Copy the listing below with every "scientific name" swapped for "binomial name" and everything else unchanged. Leave out the pictures.

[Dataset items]
______________________________

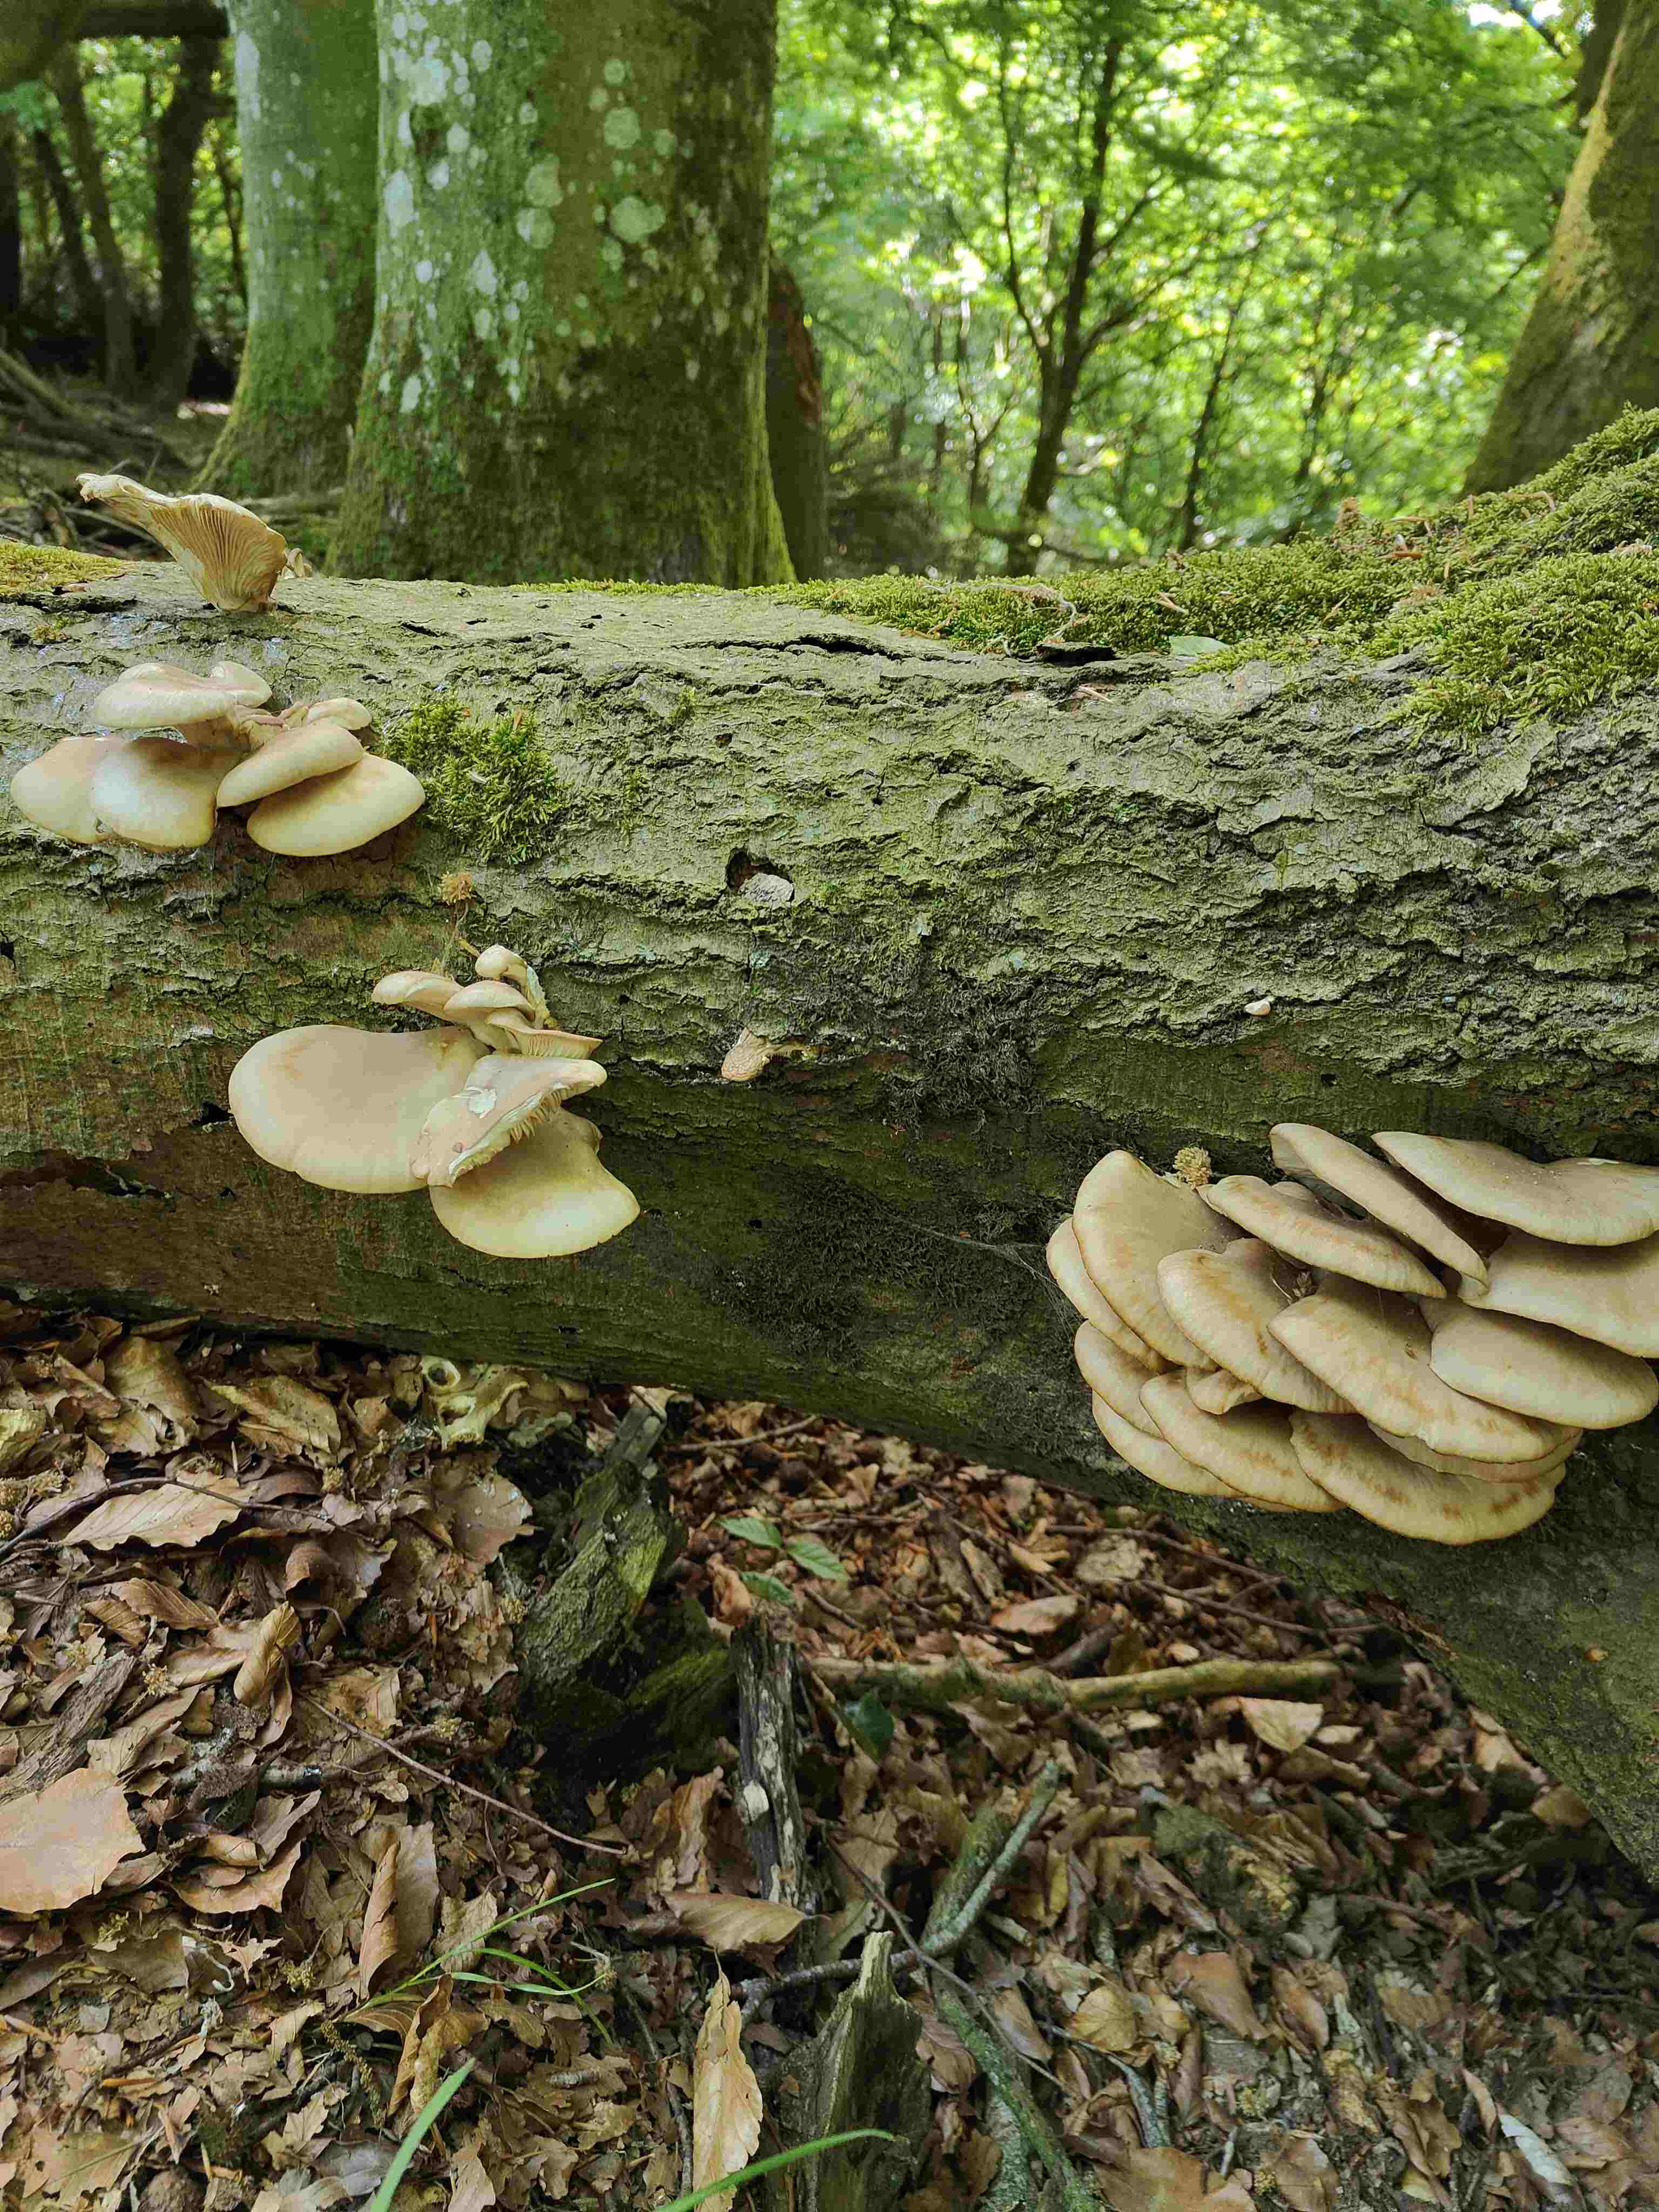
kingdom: Fungi
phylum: Basidiomycota
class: Agaricomycetes
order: Agaricales
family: Pleurotaceae
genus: Pleurotus
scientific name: Pleurotus pulmonarius
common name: sommer-østershat
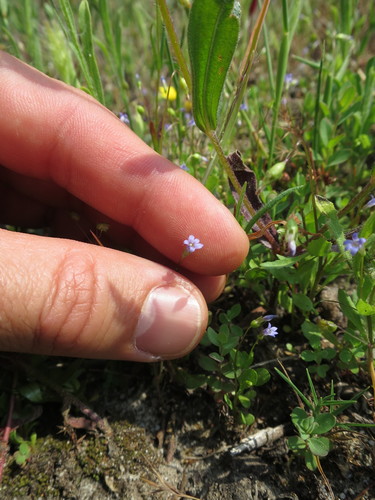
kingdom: Plantae
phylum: Tracheophyta
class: Magnoliopsida
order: Asterales
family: Campanulaceae
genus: Solenopsis
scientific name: Solenopsis laurentia
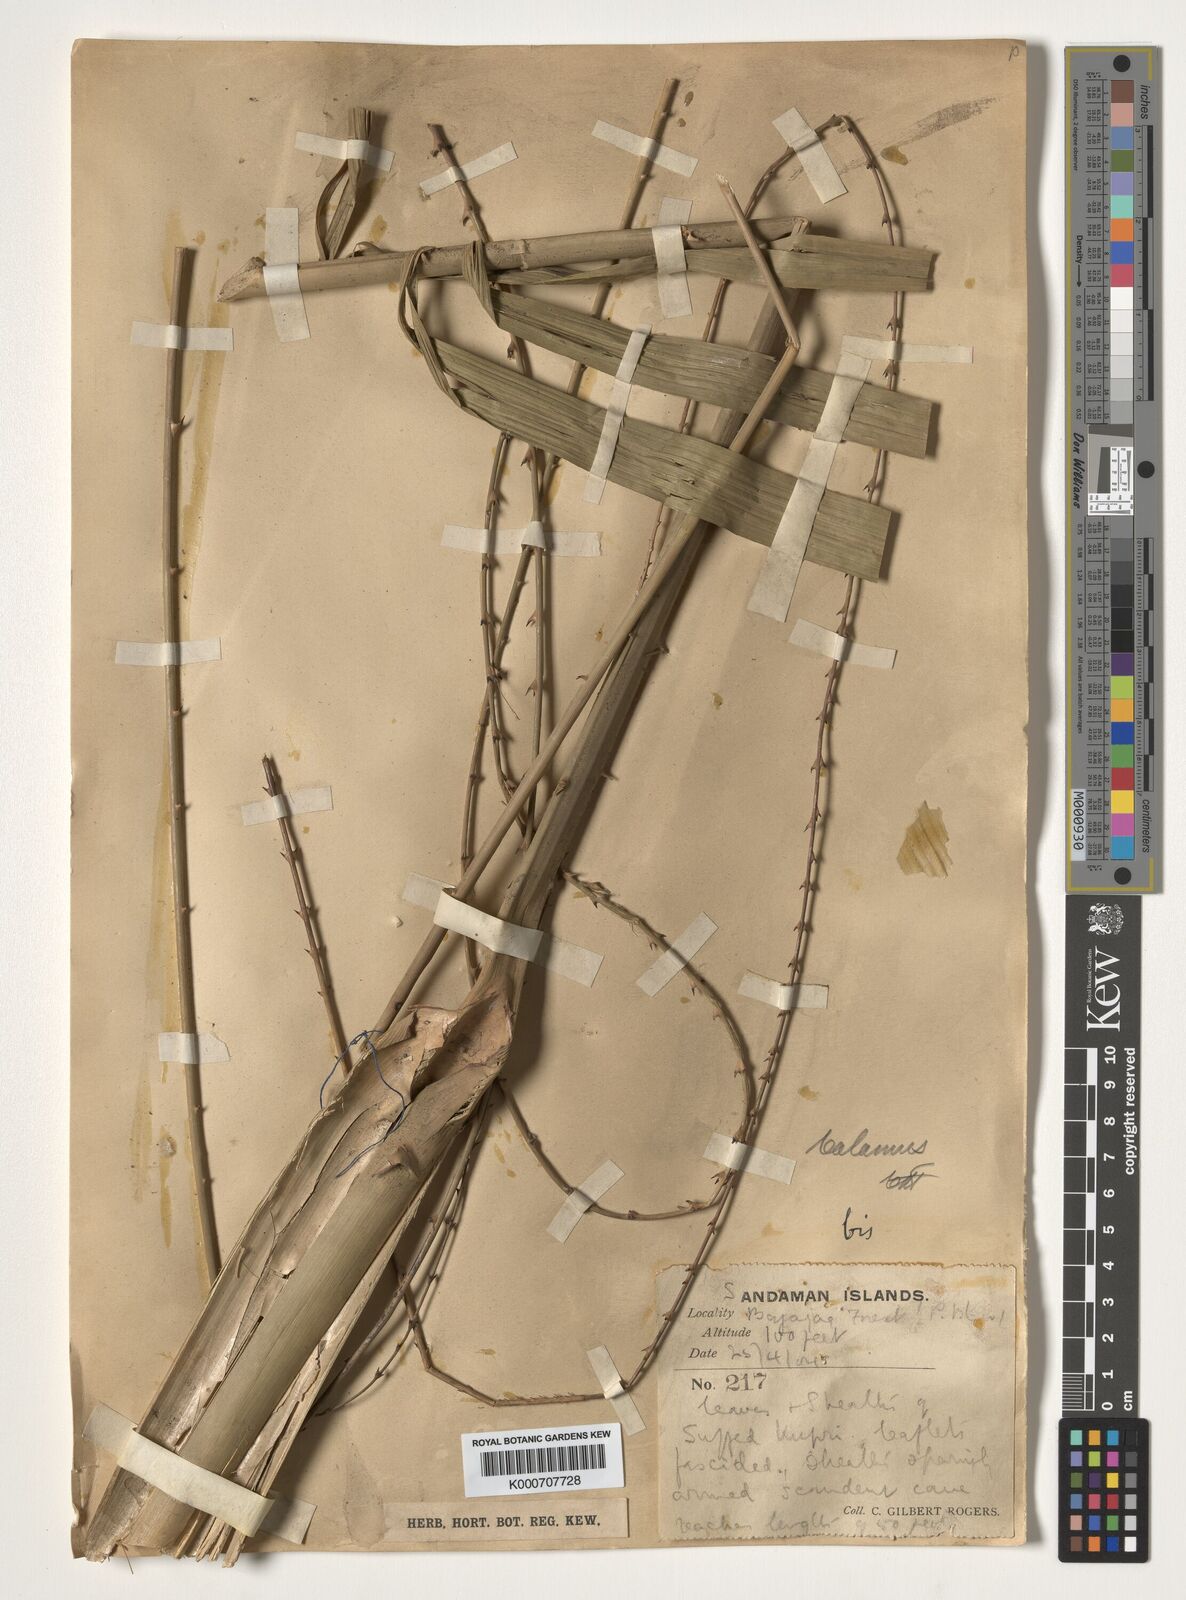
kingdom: Plantae
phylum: Tracheophyta
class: Liliopsida
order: Arecales
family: Arecaceae
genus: Calamus
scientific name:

______________________________

:: FINISHED EXERCISE ::
kingdom: Fungi
phylum: Basidiomycota
class: Agaricomycetes
order: Agaricales
family: Pleurotaceae
genus: Pleurotus
binomial name: Pleurotus pulmonarius
common name: sommer-østershat
kingdom: Plantae
phylum: Tracheophyta
class: Magnoliopsida
order: Asterales
family: Campanulaceae
genus: Solenopsis
binomial name: Solenopsis laurentia
kingdom: Plantae
phylum: Tracheophyta
class: Liliopsida
order: Arecales
family: Arecaceae
genus: Calamus
binomial name:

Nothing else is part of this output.